#### PROVIDED PASSAGE

Eight of the scholars (Slavica Jakelic, Lucian Leustean,
Ina Merdjanova, Fr. Philip LeMasters, Christopher
Sheklian, Mariz Tadros, Vasileios Syros, and Fr. Anthony
Rober) presented on pre-circulated drafts of current
writing projects on Orthodoxy and human rights,
following by extensive discussion and critique aimed at
strengthening the final drafts before publication. The
third meeting once again proved lively and productive
even though most participants could not be present in
person. As in the previous meeting, seven of the scholars
(Fr. Isidoros Katsos, Vasilios Makrides, Ezekiel Olagoke,
Kristina Stoeckl, Vera Shevzov, Nathaniel Wood, and
Andrey Shishkov) presented on current writing projects
related to project (including monographs and journal
articles) and received in-depth feedback from the other
participants (approximately 90 minutes of discussion per
project). This meeting also featured a 90-minute session
with the participating journalists, who offered the
scholars advice on writing and pitching pieces for
newspapers and other non-academic venues.

########

*WRITTEN REQUEST A*
Answer these questions about the passage on the Orthodoxy and human rights meetings:
(i) What subject did the eight scholars' pre-circulated drafts address?
(ii) How many scholars presented at the third meeting?
(iii) What did the participating journalists advise the scholars on?

#### DATASET RECORDS

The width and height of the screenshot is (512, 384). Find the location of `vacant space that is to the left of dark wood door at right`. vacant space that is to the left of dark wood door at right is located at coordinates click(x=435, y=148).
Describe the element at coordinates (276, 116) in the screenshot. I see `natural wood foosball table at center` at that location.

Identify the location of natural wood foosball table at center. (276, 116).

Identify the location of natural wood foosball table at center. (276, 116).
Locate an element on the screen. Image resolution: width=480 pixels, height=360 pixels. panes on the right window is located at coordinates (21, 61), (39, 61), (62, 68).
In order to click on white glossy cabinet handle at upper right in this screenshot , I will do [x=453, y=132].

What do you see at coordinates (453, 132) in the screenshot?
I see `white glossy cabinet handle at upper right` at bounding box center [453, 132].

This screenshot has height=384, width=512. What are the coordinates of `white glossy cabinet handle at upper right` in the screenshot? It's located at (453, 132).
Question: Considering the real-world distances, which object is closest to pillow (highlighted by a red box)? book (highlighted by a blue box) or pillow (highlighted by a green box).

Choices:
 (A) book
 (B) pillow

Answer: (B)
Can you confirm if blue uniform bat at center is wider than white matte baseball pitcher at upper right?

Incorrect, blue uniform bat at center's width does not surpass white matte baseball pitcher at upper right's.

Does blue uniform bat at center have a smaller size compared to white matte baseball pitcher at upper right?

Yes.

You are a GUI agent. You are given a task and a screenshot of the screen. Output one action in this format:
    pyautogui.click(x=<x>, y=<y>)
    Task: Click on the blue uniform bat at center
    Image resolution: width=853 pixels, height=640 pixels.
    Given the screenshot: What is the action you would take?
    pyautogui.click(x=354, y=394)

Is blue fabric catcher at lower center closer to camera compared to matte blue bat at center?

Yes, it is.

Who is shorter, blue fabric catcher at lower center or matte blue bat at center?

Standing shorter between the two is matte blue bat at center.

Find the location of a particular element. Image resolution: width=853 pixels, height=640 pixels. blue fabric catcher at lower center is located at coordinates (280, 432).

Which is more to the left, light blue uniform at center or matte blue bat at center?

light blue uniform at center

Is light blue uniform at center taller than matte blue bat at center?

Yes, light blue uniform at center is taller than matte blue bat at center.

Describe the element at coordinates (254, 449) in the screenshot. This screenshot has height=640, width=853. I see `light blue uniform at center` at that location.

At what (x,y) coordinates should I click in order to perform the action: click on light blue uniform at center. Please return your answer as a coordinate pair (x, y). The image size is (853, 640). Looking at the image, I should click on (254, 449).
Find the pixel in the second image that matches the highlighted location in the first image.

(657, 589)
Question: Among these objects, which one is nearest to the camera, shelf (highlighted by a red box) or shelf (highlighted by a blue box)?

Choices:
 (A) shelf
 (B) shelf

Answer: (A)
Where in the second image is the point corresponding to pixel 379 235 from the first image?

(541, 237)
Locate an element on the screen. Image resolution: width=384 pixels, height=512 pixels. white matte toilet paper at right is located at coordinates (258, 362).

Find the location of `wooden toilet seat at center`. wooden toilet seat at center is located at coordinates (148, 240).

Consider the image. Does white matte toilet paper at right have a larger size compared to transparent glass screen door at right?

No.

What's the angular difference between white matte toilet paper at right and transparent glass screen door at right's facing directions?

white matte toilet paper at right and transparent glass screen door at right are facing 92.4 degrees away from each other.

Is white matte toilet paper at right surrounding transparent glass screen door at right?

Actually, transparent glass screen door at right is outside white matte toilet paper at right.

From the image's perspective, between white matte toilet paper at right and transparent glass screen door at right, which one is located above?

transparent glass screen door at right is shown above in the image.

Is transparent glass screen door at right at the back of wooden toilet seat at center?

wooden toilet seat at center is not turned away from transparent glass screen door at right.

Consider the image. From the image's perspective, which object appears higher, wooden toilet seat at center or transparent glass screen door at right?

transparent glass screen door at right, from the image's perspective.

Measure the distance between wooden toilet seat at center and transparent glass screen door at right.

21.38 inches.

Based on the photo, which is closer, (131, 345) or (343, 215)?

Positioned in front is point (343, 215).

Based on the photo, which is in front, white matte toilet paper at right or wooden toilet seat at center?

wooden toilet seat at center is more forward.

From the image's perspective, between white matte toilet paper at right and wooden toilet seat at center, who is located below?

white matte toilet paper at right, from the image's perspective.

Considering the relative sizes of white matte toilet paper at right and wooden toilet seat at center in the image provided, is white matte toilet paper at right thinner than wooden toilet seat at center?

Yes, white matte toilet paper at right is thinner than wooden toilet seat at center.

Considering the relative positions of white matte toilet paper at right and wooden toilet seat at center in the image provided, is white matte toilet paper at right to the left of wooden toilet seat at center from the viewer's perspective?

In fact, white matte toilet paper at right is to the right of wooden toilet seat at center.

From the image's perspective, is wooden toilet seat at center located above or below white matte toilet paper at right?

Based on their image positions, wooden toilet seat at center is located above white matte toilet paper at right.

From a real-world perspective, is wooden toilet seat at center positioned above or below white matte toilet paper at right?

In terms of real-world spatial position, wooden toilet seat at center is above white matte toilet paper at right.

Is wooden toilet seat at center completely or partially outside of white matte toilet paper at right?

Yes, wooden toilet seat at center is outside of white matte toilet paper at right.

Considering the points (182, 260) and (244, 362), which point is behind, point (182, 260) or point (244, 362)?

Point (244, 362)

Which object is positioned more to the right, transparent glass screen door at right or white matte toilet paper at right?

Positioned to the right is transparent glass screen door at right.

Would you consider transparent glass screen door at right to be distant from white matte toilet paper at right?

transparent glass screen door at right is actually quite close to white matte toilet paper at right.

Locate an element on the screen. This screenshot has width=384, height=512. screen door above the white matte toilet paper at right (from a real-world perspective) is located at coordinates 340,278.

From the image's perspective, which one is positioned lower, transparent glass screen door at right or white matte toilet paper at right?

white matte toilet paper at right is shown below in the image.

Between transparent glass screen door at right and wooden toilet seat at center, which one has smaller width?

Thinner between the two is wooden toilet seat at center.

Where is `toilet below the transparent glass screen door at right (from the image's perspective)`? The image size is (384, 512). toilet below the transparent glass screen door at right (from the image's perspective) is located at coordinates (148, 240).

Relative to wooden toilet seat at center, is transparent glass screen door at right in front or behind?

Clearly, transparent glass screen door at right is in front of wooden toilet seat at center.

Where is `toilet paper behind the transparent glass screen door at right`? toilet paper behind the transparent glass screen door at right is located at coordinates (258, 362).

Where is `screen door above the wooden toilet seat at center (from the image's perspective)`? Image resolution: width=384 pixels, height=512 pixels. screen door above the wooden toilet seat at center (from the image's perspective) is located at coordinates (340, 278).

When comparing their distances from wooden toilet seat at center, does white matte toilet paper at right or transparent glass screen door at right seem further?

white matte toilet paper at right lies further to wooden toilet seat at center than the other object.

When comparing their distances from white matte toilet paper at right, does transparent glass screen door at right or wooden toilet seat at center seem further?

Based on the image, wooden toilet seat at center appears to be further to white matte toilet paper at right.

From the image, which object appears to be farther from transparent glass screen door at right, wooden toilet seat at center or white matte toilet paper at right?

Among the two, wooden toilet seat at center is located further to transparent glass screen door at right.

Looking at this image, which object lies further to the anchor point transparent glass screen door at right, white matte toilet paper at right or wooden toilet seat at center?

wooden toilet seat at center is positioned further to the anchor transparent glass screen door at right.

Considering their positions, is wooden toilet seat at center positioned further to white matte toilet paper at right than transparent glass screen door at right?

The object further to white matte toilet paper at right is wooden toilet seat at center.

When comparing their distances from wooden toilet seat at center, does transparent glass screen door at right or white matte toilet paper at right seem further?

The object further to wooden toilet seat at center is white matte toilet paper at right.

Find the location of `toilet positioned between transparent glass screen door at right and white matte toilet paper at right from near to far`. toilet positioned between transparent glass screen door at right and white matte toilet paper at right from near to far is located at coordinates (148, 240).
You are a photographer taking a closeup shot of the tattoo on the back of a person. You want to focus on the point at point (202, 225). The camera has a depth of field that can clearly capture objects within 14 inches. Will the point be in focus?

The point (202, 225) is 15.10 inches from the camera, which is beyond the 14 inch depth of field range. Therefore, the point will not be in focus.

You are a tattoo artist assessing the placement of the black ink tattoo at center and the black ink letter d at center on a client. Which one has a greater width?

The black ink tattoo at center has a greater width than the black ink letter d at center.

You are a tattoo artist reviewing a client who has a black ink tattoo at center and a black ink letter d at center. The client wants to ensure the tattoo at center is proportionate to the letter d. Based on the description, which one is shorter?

########

*WRITTEN REQUEST B*
In the records, transcribe the part that opens with the line containing "You are a GUI" and closes with the line containing "Find the pixel", both lines included.

*OUTPUT A*
(i) Orthodoxy and human rights.
(ii) Seven.
(iii) Writing and pitching pieces for newspapers and other non-academic venues.

*OUTPUT B*
You are a GUI agent. You are given a task and a screenshot of the screen. Output one action in this format:
    pyautogui.click(x=<x>, y=<y>)
    Task: Click on the blue uniform bat at center
    Image resolution: width=853 pixels, height=640 pixels.
    Given the screenshot: What is the action you would take?
    pyautogui.click(x=354, y=394)

Is blue fabric catcher at lower center closer to camera compared to matte blue bat at center?

Yes, it is.

Who is shorter, blue fabric catcher at lower center or matte blue bat at center?

Standing shorter between the two is matte blue bat at center.

Find the location of a particular element. Image resolution: width=853 pixels, height=640 pixels. blue fabric catcher at lower center is located at coordinates (280, 432).

Which is more to the left, light blue uniform at center or matte blue bat at center?

light blue uniform at center

Is light blue uniform at center taller than matte blue bat at center?

Yes, light blue uniform at center is taller than matte blue bat at center.

Describe the element at coordinates (254, 449) in the screenshot. This screenshot has height=640, width=853. I see `light blue uniform at center` at that location.

At what (x,y) coordinates should I click in order to perform the action: click on light blue uniform at center. Please return your answer as a coordinate pair (x, y). The image size is (853, 640). Looking at the image, I should click on (254, 449).
Find the pixel in the second image that matches the highlighted location in the first image.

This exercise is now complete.